■ **What you will do**
Determine the number of lines in the listing below in which the word "Richard" is present, and state it without comment.

--------------------------------------------------

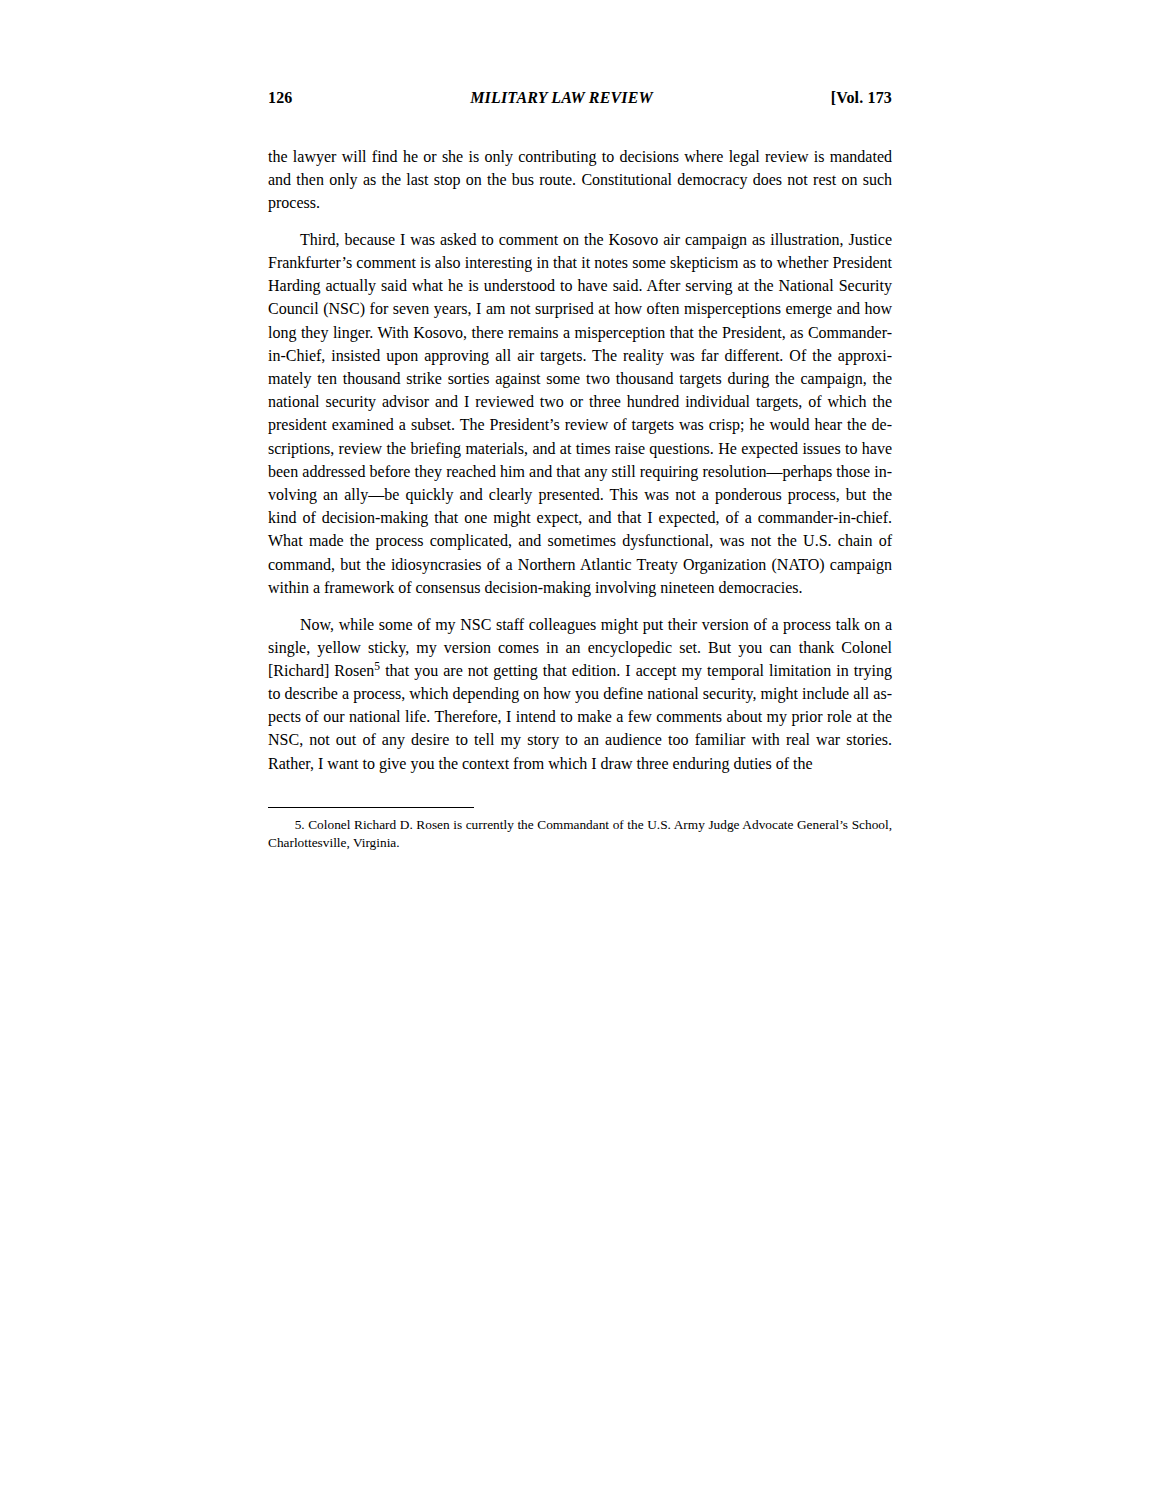126 MILITARY LAW REVIEW [Vol. 173
the lawyer will find he or she is only contributing to decisions where legal review is mandated and then only as the last stop on the bus route. Constitutional democracy does not rest on such process.
Third, because I was asked to comment on the Kosovo air campaign as illustration, Justice Frankfurter’s comment is also interesting in that it notes some skepticism as to whether President Harding actually said what he is understood to have said. After serving at the National Security Council (NSC) for seven years, I am not surprised at how often misperceptions emerge and how long they linger. With Kosovo, there remains a misperception that the President, as Commander-in-Chief, insisted upon approving all air targets. The reality was far different. Of the approximately ten thousand strike sorties against some two thousand targets during the campaign, the national security advisor and I reviewed two or three hundred individual targets, of which the president examined a subset. The President’s review of targets was crisp; he would hear the descriptions, review the briefing materials, and at times raise questions. He expected issues to have been addressed before they reached him and that any still requiring resolution—perhaps those involving an ally—be quickly and clearly presented. This was not a ponderous process, but the kind of decision-making that one might expect, and that I expected, of a commander-in-chief. What made the process complicated, and sometimes dysfunctional, was not the U.S. chain of command, but the idiosyncrasies of a Northern Atlantic Treaty Organization (NATO) campaign within a framework of consensus decision-making involving nineteen democracies.
Now, while some of my NSC staff colleagues might put their version of a process talk on a single, yellow sticky, my version comes in an encyclopedic set. But you can thank Colonel [Richard] Rosen5 that you are not getting that edition. I accept my temporal limitation in trying to describe a process, which depending on how you define national security, might include all aspects of our national life. Therefore, I intend to make a few comments about my prior role at the NSC, not out of any desire to tell my story to an audience too familiar with real war stories. Rather, I want to give you the context from which I draw three enduring duties of the
5. Colonel Richard D. Rosen is currently the Commandant of the U.S. Army Judge Advocate General’s School, Charlottesville, Virginia.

--------------------------------------------------

■ **Exercise response**
2